(IV)
Butet, haru patibu ma magodang ale butet
(Butet, cepatlah kau besar, ya Butet)
Asa adong da palang merah ale butet
(Agar ada yang menjadi Palang Merah, ya Butet)
Da palang merah ni negara ale butet
(Palang Merah untuk negara, ya Butet)
I doge doge doge i dogei doge doge
I doge doge doge i dogei doge doge
[Ekspresi kesedihan]
Dari lirik tersebut, kita segera mendapat kesan bahwa lagu "Butet" diciptakan pada atau segera sesudah masa kemerdekaan. Haruslah demikian, mengingat kedekatan yang kuat antara konteks pendengar dengan kisah yang disampaikan. Namun, mengenai penciptanya, tidak ada yang tahu secara pasti.
Asal Muasal Lagu
Beberapa sumber mengajukan teori menyangkut asal muasal lagu "Butet". (Sumber)
Dalam biografinya, Maraden Panggabean, Pangab dalam era Soeharto (1973-1978), sedikit menyinggung tentang asal muasal lagu "Butet". Ia mengingat pada waktu agresi militer Belanda yang pertama, rakyat mengungsi menyelamatkan diri mengikuti tentara Republik yang harus mundur. Diperkirakan sejuta orang mencari suaka di hutan-hutan pedalaman Tapanuli.
Menurutnya, untuk mengenang peristiwa tersebut, seorang seniman mengarang lagu yang menyayat hati tersebut. Penggubah lagu yang misterius itu hendak melukiskan betapa pahitnya penderitaan dan pengorbanan seorang ibu yang ditinggalkan suaminya bergerilya melawan Belanda.

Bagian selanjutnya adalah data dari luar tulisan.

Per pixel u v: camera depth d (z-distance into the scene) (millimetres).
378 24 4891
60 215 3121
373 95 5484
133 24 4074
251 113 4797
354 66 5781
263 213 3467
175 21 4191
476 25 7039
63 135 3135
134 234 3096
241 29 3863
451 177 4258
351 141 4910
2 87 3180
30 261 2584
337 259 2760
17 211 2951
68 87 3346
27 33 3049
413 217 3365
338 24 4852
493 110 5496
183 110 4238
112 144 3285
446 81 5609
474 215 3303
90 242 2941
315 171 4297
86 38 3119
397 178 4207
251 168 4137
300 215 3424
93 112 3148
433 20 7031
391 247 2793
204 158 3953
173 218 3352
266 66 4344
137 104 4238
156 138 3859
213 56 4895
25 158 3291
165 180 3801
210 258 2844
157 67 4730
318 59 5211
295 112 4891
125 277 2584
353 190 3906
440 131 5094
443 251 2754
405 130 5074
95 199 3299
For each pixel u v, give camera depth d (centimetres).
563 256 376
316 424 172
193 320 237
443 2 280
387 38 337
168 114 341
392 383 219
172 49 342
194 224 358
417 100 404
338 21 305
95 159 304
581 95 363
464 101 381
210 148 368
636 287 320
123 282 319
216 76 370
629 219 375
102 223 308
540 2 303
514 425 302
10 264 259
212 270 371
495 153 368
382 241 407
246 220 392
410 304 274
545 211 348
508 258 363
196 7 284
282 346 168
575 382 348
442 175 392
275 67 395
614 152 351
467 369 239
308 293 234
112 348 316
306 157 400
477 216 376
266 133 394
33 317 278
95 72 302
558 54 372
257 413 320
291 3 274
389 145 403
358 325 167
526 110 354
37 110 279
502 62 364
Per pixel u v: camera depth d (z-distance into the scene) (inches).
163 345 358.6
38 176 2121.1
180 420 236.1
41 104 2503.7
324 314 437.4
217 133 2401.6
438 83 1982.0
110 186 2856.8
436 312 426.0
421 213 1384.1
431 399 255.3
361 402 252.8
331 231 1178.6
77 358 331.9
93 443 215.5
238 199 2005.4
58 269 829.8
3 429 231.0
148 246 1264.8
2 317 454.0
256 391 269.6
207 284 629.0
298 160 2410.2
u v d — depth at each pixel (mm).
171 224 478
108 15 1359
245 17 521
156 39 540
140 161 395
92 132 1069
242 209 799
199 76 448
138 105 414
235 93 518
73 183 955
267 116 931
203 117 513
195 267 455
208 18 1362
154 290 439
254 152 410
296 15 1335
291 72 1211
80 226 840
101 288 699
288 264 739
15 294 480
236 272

Imajinasi ini diperkuat oleh Edisaputra, seorang wartawan senior, yang mengatakan bahwa dalam gelombang pengungsian tersebut, banyak perempuan yang hamil tua melahirkan bayinya secara darurat dalam perjalanan. Risiko kematian akibat persalinan tentu amat besar. Selesai melahirkan, ibu-ibu muda itu harus berangkat lagi meneruskan perjalanan.
Penderitaan semakin terasa sebab para suami tidak dapat mendampingi mereka demi melanjutkan pertempuran.
Lain lagi pendapat Jason Gultom, pula wartawan senior. Menurutnya, terciptanya lagu Butet berkaitan dengan perjuangan percetakan Oeang Republik Indonesia Tapanuli (ORITA) di desa Sitahuis, 16 km dari Sibolga, Tapanuli Tengah.
Di sana ia menemukan lagu "Butet" menjadi semacam pengantar tidur (lullaby) yang liriknya sedikit berbeda. Menurut para tetua di Sitahuis lirik aslinya berkata, "Butet, di Sitahuis do amang mu ale Butet // Da mancetak hepeng ORITA ale Butet." Artinya, "Butet di Sitahuislah papamu, ya Butet // Mencetak uang ORITA, ya Butet."